Just to add another point: anything a President signs has to be prepared by someone, reviewed by someone else, re-reviewed, etc. For a very strange or unwise order, this process might take a while. For a no-doubt-about-it-batshit-crazy-we’re-hiding-all-the-sharp-objects-in-the-Oval-Office order, the process will almost certainly take much longer than the process of gathering the VP and Cabinet to start Amendment XXV proceedings. I suppose the Pres could write something in crayon on a napkin and sign it, but the more irregularities, the easier it will be for a court to find it invalid. In this particular case, a determined court might also decide that the President can only issue individual pardons, requiring specific names, thereby dragging the process to a halt.

Maybe, it wouldn’t be the first time the SCOTUS invented constitutional principles or legislated from the bench.
CoughBush v. GoreCough. I mean, this Conservative court invent specious reasoning to get the result they want? Why, that would be being an ‘activist judge’. Inconceivable!

In this particular case, a determined court might also decide that the President can only issue individual pardons, requiring specific names, thereby dragging the process to a halt.
Except we have a long tradition that pardons don’t require individual names, and that presidents can pardon groups.

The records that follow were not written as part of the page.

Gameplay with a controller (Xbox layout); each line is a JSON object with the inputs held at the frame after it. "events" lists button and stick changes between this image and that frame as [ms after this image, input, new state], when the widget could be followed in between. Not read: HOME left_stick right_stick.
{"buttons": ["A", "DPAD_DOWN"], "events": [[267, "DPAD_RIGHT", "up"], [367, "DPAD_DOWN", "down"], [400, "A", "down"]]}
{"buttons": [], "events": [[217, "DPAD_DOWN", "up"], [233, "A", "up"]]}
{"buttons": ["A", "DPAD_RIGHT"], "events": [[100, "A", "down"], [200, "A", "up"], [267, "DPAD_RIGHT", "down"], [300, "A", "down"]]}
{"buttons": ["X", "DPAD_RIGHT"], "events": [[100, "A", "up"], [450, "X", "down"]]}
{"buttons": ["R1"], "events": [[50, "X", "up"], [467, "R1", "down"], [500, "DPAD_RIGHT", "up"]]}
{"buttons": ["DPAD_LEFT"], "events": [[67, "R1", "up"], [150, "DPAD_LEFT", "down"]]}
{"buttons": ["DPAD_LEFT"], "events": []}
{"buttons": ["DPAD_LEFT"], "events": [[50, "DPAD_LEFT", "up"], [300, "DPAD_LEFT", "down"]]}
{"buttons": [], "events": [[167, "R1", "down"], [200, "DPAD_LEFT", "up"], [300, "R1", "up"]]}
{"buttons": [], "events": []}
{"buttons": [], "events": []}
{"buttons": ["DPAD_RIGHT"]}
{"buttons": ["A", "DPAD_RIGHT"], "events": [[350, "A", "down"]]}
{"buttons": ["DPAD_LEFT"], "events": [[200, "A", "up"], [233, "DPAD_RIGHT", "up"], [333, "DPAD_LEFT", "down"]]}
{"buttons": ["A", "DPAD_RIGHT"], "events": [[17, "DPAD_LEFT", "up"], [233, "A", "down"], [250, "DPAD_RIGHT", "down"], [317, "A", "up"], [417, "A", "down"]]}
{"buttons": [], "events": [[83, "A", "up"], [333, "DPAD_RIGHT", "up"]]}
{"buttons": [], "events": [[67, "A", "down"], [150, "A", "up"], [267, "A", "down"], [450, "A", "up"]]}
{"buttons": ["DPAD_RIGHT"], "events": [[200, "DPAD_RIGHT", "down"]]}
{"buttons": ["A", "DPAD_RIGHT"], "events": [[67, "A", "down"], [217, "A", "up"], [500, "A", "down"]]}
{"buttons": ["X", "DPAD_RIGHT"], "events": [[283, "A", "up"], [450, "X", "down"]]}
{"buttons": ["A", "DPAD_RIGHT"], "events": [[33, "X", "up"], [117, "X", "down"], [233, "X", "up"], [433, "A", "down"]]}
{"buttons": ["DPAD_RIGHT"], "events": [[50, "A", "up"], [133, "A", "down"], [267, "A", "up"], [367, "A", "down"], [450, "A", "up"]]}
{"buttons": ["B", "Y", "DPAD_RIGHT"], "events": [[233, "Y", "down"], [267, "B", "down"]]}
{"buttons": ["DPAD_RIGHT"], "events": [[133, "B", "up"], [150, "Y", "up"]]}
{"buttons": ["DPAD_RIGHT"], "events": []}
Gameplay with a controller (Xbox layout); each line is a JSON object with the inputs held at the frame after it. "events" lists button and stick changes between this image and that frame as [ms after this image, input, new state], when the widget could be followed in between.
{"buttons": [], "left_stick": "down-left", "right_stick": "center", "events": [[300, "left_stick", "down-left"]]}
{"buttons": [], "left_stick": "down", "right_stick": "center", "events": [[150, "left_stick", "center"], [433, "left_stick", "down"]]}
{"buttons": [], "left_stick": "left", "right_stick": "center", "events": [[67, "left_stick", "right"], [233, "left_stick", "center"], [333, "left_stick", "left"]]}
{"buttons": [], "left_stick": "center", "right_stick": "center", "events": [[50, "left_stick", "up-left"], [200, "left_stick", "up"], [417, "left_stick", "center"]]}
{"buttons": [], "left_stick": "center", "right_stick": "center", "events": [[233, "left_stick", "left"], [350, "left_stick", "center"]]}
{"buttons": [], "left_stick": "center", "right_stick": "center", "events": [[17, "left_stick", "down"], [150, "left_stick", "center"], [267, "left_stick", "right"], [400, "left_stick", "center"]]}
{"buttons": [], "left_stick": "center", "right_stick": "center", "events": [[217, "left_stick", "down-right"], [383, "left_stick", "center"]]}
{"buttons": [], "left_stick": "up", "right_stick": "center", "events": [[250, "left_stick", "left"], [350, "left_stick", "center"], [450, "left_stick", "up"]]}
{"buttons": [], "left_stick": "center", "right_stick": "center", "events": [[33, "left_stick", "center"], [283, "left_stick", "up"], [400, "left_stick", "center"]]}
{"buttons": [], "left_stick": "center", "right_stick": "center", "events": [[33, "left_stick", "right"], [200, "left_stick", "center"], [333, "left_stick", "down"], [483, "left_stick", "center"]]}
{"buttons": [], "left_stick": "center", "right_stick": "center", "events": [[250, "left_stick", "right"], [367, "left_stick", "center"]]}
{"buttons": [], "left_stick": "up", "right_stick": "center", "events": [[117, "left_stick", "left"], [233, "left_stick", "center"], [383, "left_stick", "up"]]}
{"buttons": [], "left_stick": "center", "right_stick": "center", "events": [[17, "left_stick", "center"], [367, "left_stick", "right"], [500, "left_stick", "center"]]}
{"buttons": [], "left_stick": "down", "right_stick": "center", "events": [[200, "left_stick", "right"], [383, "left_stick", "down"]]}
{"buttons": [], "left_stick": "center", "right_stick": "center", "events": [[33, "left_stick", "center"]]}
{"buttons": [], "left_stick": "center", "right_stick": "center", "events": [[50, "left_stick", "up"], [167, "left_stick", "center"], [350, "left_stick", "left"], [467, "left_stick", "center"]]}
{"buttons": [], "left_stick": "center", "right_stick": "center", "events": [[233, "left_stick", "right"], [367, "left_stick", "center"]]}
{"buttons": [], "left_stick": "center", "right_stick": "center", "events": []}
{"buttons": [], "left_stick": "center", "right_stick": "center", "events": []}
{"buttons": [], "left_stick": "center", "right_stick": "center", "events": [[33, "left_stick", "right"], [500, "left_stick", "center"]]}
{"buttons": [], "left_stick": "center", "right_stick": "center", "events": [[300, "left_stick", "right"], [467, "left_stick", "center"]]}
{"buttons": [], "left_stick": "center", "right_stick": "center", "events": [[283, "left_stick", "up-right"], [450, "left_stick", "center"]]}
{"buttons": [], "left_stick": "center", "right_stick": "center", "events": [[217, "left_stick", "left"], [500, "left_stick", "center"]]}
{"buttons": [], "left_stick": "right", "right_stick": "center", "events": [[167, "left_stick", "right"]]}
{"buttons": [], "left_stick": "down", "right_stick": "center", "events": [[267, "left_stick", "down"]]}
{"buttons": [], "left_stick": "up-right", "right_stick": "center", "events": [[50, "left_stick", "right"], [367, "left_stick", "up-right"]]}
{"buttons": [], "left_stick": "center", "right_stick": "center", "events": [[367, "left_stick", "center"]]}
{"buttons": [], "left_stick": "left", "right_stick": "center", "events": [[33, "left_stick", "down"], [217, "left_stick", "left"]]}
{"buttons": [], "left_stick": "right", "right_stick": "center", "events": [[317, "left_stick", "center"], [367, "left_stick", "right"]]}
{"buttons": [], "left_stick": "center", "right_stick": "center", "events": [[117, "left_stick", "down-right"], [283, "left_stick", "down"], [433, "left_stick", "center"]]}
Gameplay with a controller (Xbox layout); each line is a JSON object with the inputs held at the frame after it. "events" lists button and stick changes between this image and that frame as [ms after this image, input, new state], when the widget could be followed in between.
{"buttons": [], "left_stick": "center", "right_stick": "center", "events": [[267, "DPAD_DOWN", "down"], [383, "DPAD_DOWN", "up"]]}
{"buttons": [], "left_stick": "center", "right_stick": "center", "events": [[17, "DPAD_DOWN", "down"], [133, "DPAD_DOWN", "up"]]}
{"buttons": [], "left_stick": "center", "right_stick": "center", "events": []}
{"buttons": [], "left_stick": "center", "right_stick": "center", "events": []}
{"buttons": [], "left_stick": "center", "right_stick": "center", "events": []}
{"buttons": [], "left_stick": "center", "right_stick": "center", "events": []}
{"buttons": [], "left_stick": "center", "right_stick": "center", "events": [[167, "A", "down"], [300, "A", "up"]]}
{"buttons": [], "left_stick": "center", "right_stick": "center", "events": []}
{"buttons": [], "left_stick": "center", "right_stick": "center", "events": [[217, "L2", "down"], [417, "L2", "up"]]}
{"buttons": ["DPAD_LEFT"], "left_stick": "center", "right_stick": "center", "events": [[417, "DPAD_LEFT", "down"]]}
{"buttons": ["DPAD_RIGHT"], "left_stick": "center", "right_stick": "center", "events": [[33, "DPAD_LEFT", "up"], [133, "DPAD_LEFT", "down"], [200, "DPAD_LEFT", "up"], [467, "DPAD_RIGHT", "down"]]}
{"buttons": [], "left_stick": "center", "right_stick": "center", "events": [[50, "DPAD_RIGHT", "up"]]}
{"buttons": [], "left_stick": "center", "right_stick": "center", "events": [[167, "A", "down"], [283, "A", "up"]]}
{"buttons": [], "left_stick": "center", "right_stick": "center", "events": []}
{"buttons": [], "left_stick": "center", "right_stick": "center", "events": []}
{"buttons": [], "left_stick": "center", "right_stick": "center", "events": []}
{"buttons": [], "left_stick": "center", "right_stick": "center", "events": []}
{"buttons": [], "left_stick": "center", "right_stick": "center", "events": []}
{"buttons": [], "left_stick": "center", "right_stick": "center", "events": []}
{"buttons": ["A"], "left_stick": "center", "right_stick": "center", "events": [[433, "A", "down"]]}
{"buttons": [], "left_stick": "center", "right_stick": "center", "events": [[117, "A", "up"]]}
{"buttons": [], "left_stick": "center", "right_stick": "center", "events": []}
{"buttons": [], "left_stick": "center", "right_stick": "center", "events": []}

From the first ever pardon issued by a President of the United States:
. . . a full, free an entire pardon (excepting and providing as
hereinafter mentioned) is hereby granted to all persons residing within the
counties of Washington, Allegheny, Westmoreland and Fayette, in a state of
Pennsylvania, and in the County of Ohio in the state of Virginia, guilty of
treason or misprisoned of treason against the United States, or otherwise
directly or indirectly engaging in the wicked and unhappy tumults and
disturbances lately existing in these counties. . .
From Andrew Johnson’s pardon of Confederates:
. . .I, Andrew Johnson, President of the United States, do proclaim and declare that I hereby grant to all persons who have, directly or indirectly, participated in the existing rebellion, except as hereinafter excepted, amnesty and pardon, with restoration of all rights of property, except as to slaves, and except in cases where legal proceedings, under the laws of the United States providing for the confiscation of property of persons engaged in rebellion, have been instituted. . .
From Carter’s pardon of draft dodgers:
Acting pursuant to the grant of authority in Article II, Section 2, of the Constitution of the United States, I, Jimmy Carter, President of the United States, do hereby grant a full, complete and unconditional pardon to: (1) all persons who may have committed any offense between August 4, 1964 and March 28, 1973 in violation of the Military Selective Service Act or any rule or regulation promulgated thereunder; and (2) all persons heretofore convicted, irrespective of the date of conviction, of any offense committed between August 4, 1964 and March 28, 1973 in violation of the Military Selective Service Act, or any rule or regulation promulgated thereunder, restoring to them full political, civil and other rights. . . .

There’s no precedent for the present President, but, being bonkers, Obama’s Constitutional clout could quash qualms of the convicts’ confiners.
Never do that again. Just don’t. It made my nose bleed.
Oh, I beg your pardon.

There’s no precedent for the present President, but, being bonkers, Obama’s Constitutional clout could quash qualms of the convicts’ confiners.
No, no! Alliteration in these situations is corny… What?